About this exercise. Each line of the listing that includes the string "море" is to be identified and copied.

The input.
"""

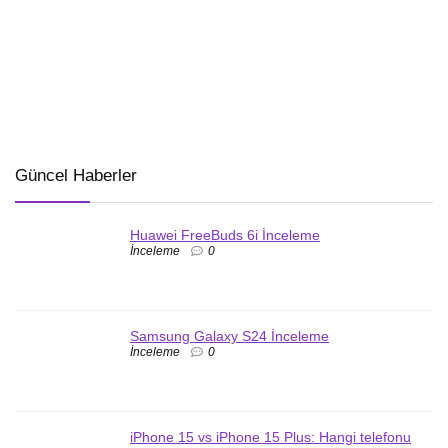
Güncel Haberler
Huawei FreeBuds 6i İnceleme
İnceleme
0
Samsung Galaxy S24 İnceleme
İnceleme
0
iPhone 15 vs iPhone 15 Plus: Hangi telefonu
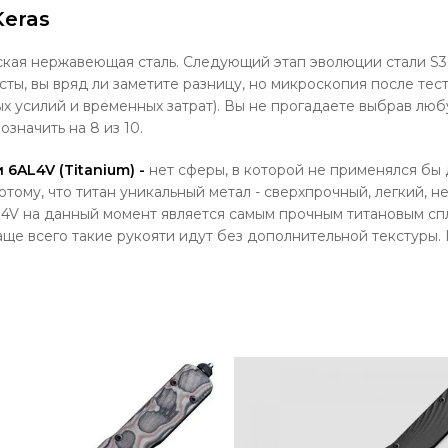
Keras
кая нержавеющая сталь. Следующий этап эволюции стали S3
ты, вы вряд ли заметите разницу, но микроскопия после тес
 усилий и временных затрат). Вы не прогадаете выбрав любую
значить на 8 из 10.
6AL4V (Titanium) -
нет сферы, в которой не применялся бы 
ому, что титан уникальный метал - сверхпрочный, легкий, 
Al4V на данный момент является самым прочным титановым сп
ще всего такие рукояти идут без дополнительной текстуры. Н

"""
"""

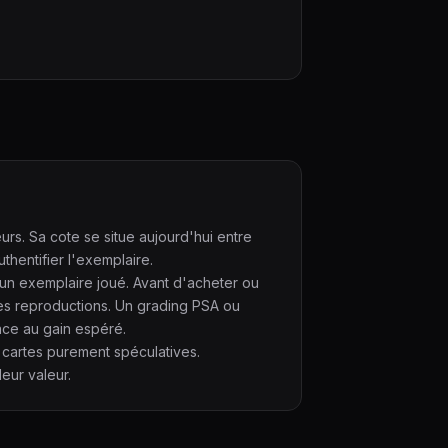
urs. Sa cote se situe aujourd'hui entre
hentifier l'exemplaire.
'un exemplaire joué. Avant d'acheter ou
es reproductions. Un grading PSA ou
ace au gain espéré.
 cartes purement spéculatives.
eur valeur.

"""
"""

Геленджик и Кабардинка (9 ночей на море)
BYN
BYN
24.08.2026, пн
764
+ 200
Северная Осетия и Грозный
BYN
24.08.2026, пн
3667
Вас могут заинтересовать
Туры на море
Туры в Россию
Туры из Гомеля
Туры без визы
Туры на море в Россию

"""

Solved exercise.
Геленджик и Кабардинка (9 ночей на море)
Туры на море
Туры на море в Россию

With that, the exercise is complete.